Allowed AI Use: Using AI to improve or edit your own work. You must write the initial draft or solution, and then AI tools can help refine it. This includes grammar/spell checking, suggesting clearer wording or structure, or giving feedback on your writing. The ideas and content must originally be yours; AI is just helping polish them.
Permitted: Running your essay through an AI like Grammarly or Gemini for suggestions, then revising your draft yourself. Asking an AI to rephrase sentences you wrote to make them clearer. Using an AI image editor to enhance a graphic you created.
Not Permitted: Using AI to add new paragraphs or solve problems that you couldn’t solve on your own. Don’t have the AI write your conclusion or do your math homework for you. AI should not introduce new content or answers that weren’t already in your own draft.
Citation/Disclosure: Yes – be transparent. Note in your assignment that you used an AI tool for editing (for example, add a brief footnote or comment) and keep a copy of what the AI suggested. If AI suggestions significantly changed your phrasing or you used an AI-generated image, give credit to the tool (e.g. “Image enhanced with Gemini”). Teachers might also ask to see your original draft alongside the revised version to verify your work.
Allowed AI Use: Full collaboration with AI is allowed, and some assignments might even require using AI tools. AI can generate text, images, or solutions alongside you as a co-creator. However, you must guide the process and make sure the final work reflects your own understanding and effort.
Permitted: Working with an AI chatbot to jointly write a story or essay (you and the AI take turns writing and then edit the result). Using AI to produce a first draft of code or an essay, then you debug/refine it and add your own insights. Using an AI image generator to create illustrations for your project, then adding your own commentary to those images.

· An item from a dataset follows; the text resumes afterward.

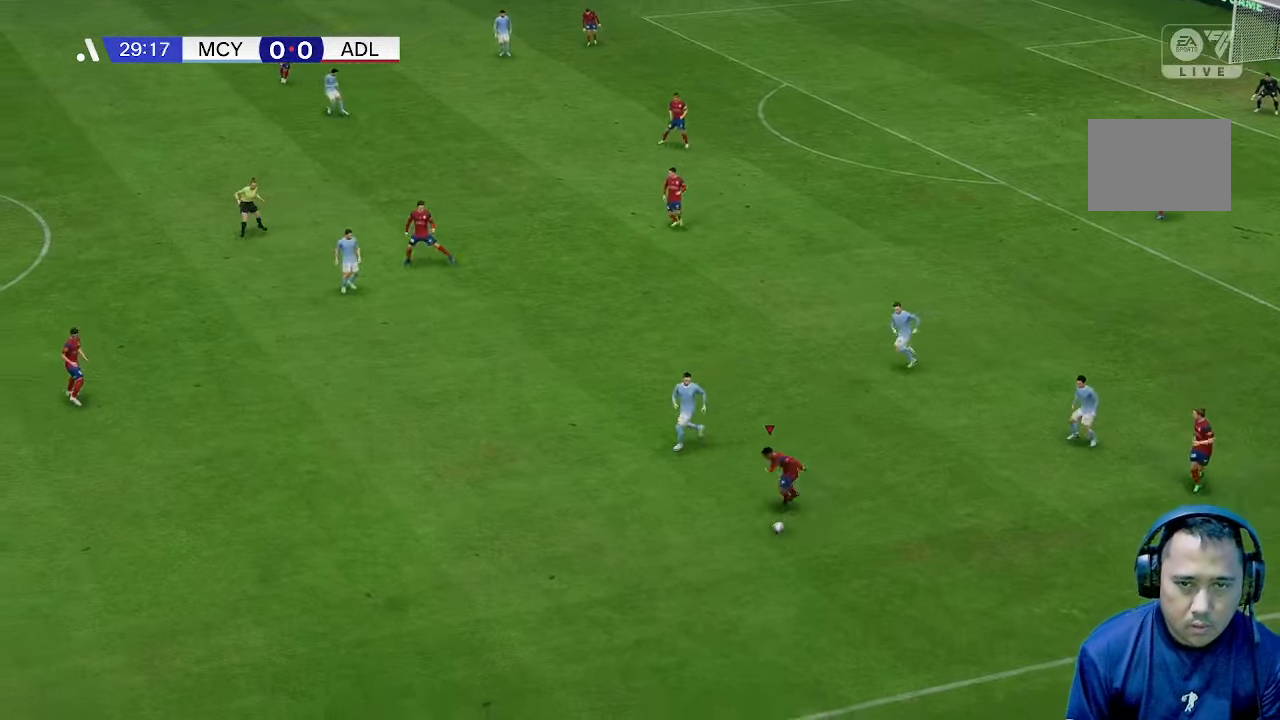
{"buttons": [], "left_stick": "down-left", "right_stick": "center", "events": []}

Not Permitted: Turning in AI-generated work “as is,” with no real input or review from you. If you let an AI write a report and submit it unchanged, that’s unacceptable – you are expected to check the AI’s work, correct errors, and ensure you understand everything in it. Do not use AI in a way that replaces your own understanding or involvement in the assignment.

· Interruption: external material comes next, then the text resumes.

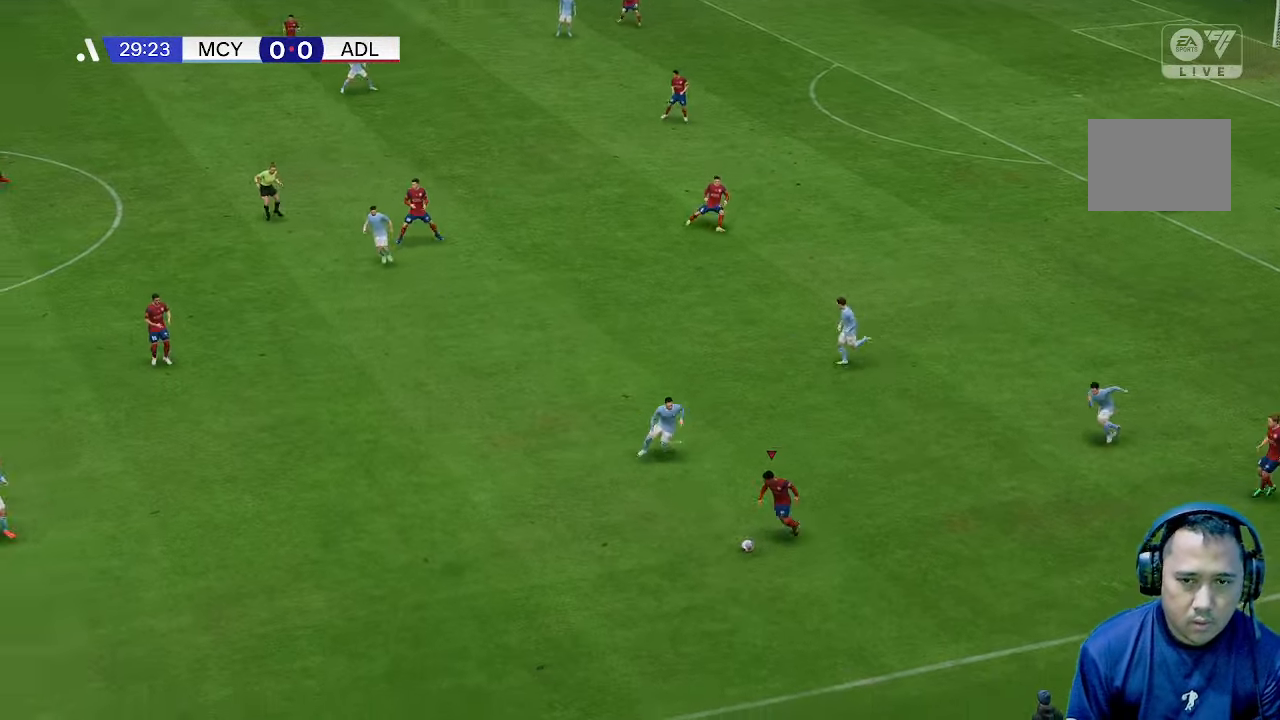
{"buttons": [], "left_stick": "down-left", "right_stick": "center", "events": []}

Citation/Disclosure: You must clearly acknowledge any content created by AI. For all Level 4 assignments, you must submit an 'AI Process Log' or a link to your full AI chat transcript alongside your final work to demonstrate your 'Human-in-the-Loop' oversight
The "Human-in-the-Loop" Bias Rule:
AI models are trained on the internet, which means they can reproduce human prejudices. Whether you are in the Yellow, Green, or Blue zone, you are responsible for filtering out bias.
What to look out for: The AI assumes certain professions belong to a specific gender (e.g., referring to all engineers as "he" and all nurses as "she"), or it explains a historical event entirely from a Western perspective while completely ignoring the indigenous viewpoints.
What to do: If you encounter biased language, harmful stereotypes, or exclusionary assumptions in the AI's output, do not use that text. You are expected to report this to your teacher so the class can discuss the limitations of these tools.
The "Fact-Check" Hallucination Rule:
AI tools are designed to predict the next logical word, meaning they can confidently present false, fabricated, or outdated information—known as "hallucinations."
What to look out for: The AI might invent fake historical dates, generate completely made-up book citations, provide incorrect mathematical formulas, or summarize a novel incorrectly just to make its response sound plausible.
What to do: You must independently verify any facts, dates, statistics, or concepts generated by the AI using reliable, teacher-approved sources (such as textbooks or library databases) before using them in your work. You are the "Human-in-the-Loop"; submitting an assignment containing unverified AI hallucinations is considered a failure of academic responsibility, not a software error.